Andrea Futterknecht | Muster | Checkliste

Leistung auf die ordentliche Kapitalerhöhung

  • Arten der Leistung:
    • In Betracht kommen Bareinlagen oder Sacheinlagen.
  • Bareinlagen:
    • Auf jede bar zu leistende Stammeinlage ist von dem auf die Kapitalerhöhung entfallenden Erhöhungsbetrag mindestens ein Viertel, jedenfalls aber ein Betrag von EUR 70,– einzubezahlen (§ 10 Abs 1 GmbHG).
    • Auf die bar zu leistenden Einlagen müssen mindestens insgesamt EUR 17.500,– eingezahlt sein.
    • Sind die Bareinlagen gem § 6a Abs 2 bis 4 GmbH (Sacheinlagenregelung) niedriger, müssen sie bar voll eingezahlt sein (§ 10 Abs 1 GmbHG).
  • Sacheinlagen:
    • Kapitalerhöhungen mit Sacheinlagen, deren Wert die Hälfte des insgesamt im Rahmen der Kapitalerhöhung aufzubringenden Stammkapitals nicht übersteigt, sind ohne Gründungsprüfung möglich. Die zweite Hälfte ist in diesem Fall, sofern nicht ein Ausnahmetatbestand nach § 6 Abs 2 bis 4 GmbHG greift, bar aufzubringen und mit mindestens EUR 17.500,– einzubezahlen (§ 6 Abs 1, § 10 Abs 1 dritter Satz GmbHG).
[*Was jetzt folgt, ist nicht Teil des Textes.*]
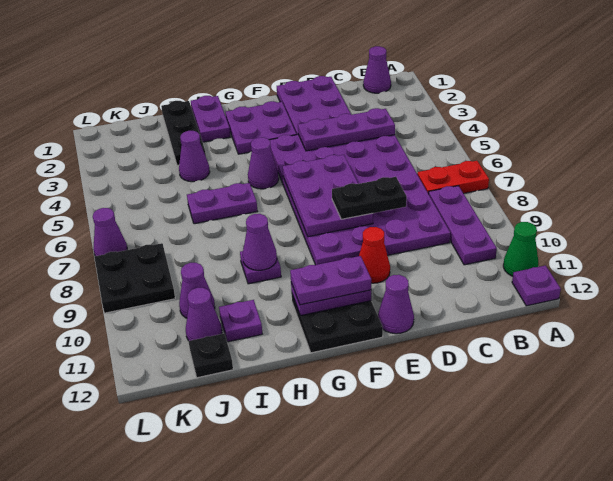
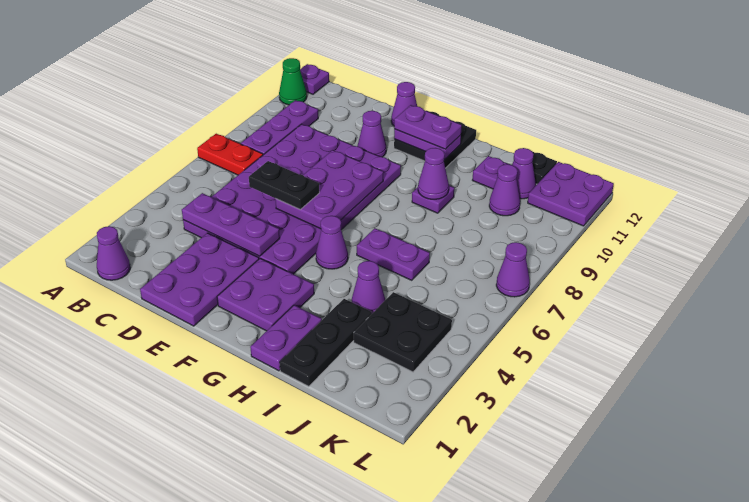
black 1x2 plate [332,177,407,219] -> black 1x2 plate moved to [249,161,319,209]
red 1x1 cone [359,227,390,283] -> purple 1x1 cone [357,111,386,157]
black 2x2 plate [94,243,175,313] -> black 2x2 plate moved to [354,292,452,372]
none -> purple 2x2 plate [528,162,614,226]

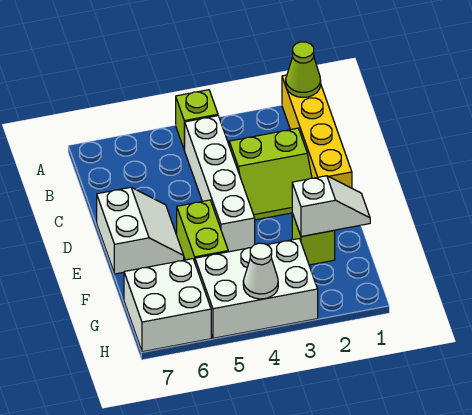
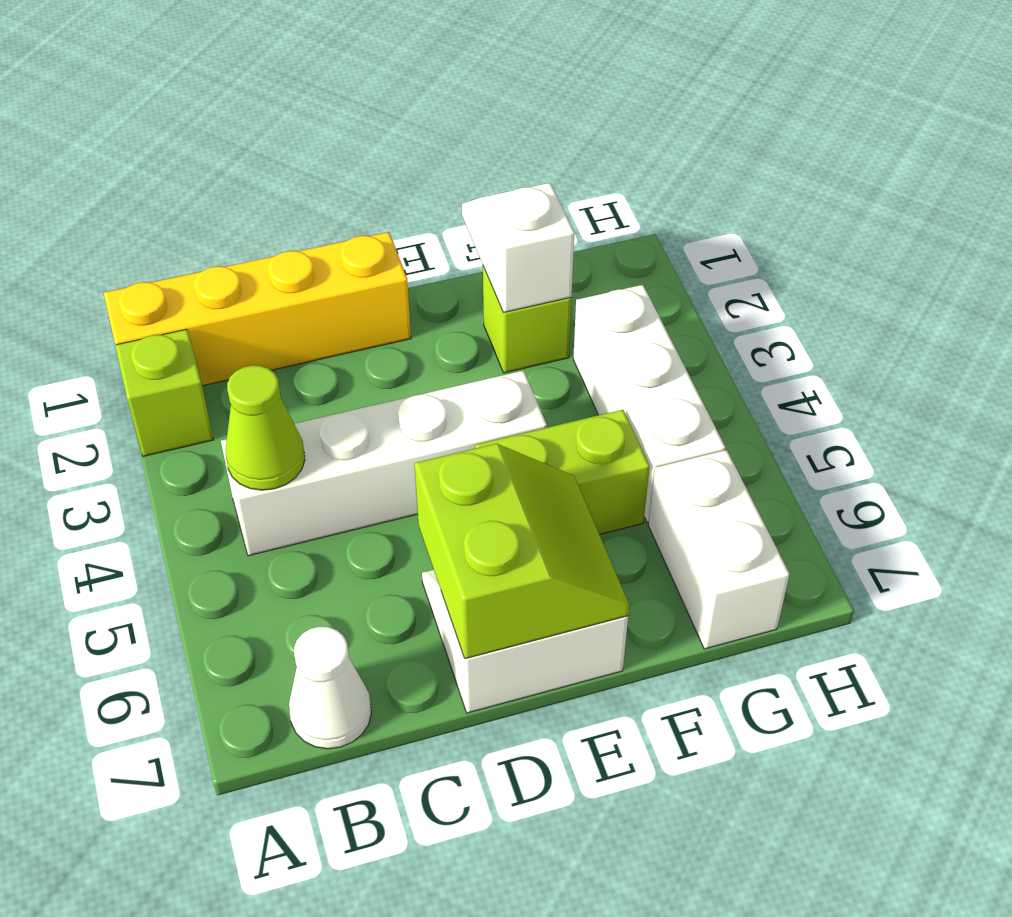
lime 1x1 cone [286,42,321,97] -> lime 1x1 cone moved to [225,365,305,490]
lime 1x1 brick [176,90,218,150] -> lime 1x1 brick moved to [115,329,214,456]
lime 2x2 slope [229,128,312,220] -> lime 2x2 slope moved to [414,444,629,659]
white 2x3 brick [195,239,318,338] -> white 1x3 brick [573,285,725,522]
white 2x2 brick [124,259,211,352] -> white 1x2 brick [648,450,790,649]
white 1x1 cone [243,243,278,299] -> white 1x1 cone moved to [289,627,371,749]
    • Bei Einbringung von Unternehmen als Sacheinlage kann die Gründungsprüfung entfallen (siehe § 6a Abs 2 GmbHG):
    • Wird eine Gesellschaft zum ausschließlichen Zweck der Fortführung eines seit mindestens fünf Jahren bestehenden Unternehmens errichtet und sollen ihr nur der letzte Inhaber (Mitinhaber) des Unternehmens, dessen Ehegatte und Kinder (Stief-, Wahl- und Schwiegerkinder) als Gesellschafter angehören, so findet die Bestimmung des Absatzes 6a GmbHG nur für denjenigen Teil des Stammkapitals Anwendung, der in anderer Weise als durch die Anrechnung des Unternehmens auf die Stammeinlagen der bezeichneten Gesellschafter aufgebracht wird. Wird die Gesellschaft zu dem angeführten Zweck erst nach dem Tod des Inhabers (Mitinhabers) errichtet, so stehen den bezeichneten nahen Angehörigen sonstige zum Nachlass des bisherigen Inhabers (Mitinhabers) berufene Personen gleich
    • § 6a Abs 1 GmbHG besagt: Mindestens die Hälfte des Stammkapitals muss durch bar zu leistende Stammeinlagen voll aufgebracht werden, sofern diese nicht gem Abs 2 bis 4 niedriger sind.